DESCRIPTION OF THE TASK :: Copy out every line of the records in which "probabilities" can be found.
##### SOURCE DATA #####
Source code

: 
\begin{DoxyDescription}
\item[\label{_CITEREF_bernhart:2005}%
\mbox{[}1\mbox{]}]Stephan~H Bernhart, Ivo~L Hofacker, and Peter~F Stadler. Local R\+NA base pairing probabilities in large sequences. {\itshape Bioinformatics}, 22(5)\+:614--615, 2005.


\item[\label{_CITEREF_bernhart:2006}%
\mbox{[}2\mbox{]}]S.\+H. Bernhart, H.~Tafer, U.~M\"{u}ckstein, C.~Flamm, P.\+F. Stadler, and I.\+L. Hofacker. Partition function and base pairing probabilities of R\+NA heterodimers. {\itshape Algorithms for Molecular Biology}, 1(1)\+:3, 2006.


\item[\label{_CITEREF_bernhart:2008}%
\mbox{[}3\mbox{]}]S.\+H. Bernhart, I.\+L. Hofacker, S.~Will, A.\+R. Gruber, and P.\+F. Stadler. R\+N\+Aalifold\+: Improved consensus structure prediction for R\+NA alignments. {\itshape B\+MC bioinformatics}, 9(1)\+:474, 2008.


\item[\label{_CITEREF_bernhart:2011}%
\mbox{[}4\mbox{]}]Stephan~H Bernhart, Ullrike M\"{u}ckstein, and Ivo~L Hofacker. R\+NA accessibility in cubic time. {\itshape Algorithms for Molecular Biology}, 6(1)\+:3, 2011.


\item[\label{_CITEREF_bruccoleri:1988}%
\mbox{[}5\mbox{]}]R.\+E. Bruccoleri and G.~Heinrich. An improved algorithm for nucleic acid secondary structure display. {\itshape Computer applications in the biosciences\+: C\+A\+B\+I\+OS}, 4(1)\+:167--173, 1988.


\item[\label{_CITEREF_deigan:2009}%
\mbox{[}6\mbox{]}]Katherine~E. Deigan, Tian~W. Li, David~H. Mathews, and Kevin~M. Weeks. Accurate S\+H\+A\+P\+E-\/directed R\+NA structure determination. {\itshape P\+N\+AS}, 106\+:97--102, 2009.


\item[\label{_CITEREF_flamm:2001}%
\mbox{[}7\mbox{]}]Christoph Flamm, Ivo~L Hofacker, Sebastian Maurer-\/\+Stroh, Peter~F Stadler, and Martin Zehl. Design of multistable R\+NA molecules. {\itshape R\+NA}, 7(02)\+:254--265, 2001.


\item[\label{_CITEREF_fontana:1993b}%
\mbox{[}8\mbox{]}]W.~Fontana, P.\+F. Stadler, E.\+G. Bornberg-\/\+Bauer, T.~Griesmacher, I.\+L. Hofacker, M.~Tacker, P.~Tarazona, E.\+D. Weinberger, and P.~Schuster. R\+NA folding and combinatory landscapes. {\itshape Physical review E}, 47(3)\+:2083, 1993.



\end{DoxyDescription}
#####
RESPONSE BELOW ::
\mbox{[}1\mbox{]}]Stephan~H Bernhart, Ivo~L Hofacker, and Peter~F Stadler. Local R\+NA base pairing probabilities in large sequences. {\itshape Bioinformatics}, 22(5)\+:614--615, 2005.
\mbox{[}2\mbox{]}]S.\+H. Bernhart, H.~Tafer, U.~M\"{u}ckstein, C.~Flamm, P.\+F. Stadler, and I.\+L. Hofacker. Partition function and base pairing probabilities of R\+NA heterodimers. {\itshape Algorithms for Molecular Biology}, 1(1)\+:3, 2006.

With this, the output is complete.